Il ne vous a peut-être pas échappé que parfois, la vie c’est de la merde. Le monde va mal, les gens sont chiants, et les priorités de tout adulte un tant soit peu mature et responsable devraient être de respirer, s’alimenter, et surtout d’éviter tout contact avec qui que ce soit.

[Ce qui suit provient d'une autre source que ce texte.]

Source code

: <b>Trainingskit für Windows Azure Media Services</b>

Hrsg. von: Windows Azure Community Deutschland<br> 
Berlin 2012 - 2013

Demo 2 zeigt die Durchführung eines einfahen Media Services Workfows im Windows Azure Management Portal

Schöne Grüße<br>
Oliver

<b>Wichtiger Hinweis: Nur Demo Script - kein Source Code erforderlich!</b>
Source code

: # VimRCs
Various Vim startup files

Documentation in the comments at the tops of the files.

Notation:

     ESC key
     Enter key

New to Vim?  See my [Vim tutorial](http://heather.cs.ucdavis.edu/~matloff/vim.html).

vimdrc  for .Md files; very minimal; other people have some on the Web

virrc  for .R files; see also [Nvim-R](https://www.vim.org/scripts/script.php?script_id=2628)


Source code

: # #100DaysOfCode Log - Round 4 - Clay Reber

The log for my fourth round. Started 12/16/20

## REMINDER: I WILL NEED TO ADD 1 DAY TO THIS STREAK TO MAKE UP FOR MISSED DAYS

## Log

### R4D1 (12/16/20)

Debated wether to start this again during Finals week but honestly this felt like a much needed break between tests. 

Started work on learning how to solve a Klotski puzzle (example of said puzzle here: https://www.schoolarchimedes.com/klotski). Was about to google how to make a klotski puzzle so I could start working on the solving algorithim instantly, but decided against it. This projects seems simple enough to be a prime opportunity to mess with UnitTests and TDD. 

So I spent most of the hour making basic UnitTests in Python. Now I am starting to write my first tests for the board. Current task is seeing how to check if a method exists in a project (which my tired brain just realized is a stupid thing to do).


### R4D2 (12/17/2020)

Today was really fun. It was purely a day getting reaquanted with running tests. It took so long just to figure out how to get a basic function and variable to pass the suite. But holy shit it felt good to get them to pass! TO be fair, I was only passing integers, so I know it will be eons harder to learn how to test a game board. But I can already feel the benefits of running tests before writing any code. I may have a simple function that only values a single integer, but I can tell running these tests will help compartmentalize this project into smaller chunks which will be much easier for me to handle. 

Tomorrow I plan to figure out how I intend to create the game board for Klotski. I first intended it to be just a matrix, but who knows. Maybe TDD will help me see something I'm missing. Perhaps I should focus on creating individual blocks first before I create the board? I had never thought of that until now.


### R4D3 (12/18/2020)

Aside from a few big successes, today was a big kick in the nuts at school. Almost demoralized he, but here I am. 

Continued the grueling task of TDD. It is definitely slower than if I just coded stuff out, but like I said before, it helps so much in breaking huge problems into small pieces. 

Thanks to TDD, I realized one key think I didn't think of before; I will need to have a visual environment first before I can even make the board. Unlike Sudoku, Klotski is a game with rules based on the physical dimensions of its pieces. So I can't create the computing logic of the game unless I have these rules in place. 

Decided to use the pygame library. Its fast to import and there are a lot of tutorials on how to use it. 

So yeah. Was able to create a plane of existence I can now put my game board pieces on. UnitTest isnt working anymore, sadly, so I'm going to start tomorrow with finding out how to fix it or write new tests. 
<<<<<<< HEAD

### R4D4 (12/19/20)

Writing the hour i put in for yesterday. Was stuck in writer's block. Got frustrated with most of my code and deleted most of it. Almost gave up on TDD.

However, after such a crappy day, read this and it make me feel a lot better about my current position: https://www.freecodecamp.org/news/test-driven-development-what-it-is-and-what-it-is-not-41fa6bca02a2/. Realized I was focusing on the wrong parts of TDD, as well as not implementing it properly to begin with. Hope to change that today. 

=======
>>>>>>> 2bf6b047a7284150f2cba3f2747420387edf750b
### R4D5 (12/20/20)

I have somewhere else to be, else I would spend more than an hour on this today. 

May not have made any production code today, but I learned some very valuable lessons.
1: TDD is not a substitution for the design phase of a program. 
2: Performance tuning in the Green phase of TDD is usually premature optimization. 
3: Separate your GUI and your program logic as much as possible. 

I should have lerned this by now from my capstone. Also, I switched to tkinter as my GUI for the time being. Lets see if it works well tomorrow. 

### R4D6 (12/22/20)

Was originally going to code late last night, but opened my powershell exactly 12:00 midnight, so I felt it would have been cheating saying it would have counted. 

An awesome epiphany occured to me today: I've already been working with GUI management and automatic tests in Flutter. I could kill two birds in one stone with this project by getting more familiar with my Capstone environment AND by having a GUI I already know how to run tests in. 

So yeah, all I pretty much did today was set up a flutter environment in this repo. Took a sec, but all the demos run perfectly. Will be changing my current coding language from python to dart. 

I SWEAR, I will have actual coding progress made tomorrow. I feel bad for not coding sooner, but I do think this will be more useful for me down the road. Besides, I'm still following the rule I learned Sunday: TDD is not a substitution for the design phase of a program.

Ce qui n’est pas nécessairement une vision dépressive et incapacitante d’ailleurs ; parfois on a juste besoin d’envoyer une rage bileuse et sans filtre à la face de ce taf de merde, de ces obligations sociales épuisantes et de tout un tas d’autres trucs nuls inhérents à la vie d’adulte, et de creuser la terre de ses ongles jusqu’au sang pour s’enterrer loin, loin en-dessous de toute forme de conversation articulée.
Aucun groupe n’a capturé cette envie primale de tout envoyer chier comme Fange ont su le faire cette dernière décennie. Leur réputation est déjà plus que solide au sein de l’underground Français par leur noirceur Industrielle et bruitiste, leurs riffs écrasants dignes de Morbid Angel avec un accordage de Sludge, leurs visuels mémorables avec tripes et engrenages à l’avenant et leurs titres d’albums à vociférer avec force postillons :
Purge. Punir. Pourrissoir. Putain de bordel de merde (expression non contractuelle).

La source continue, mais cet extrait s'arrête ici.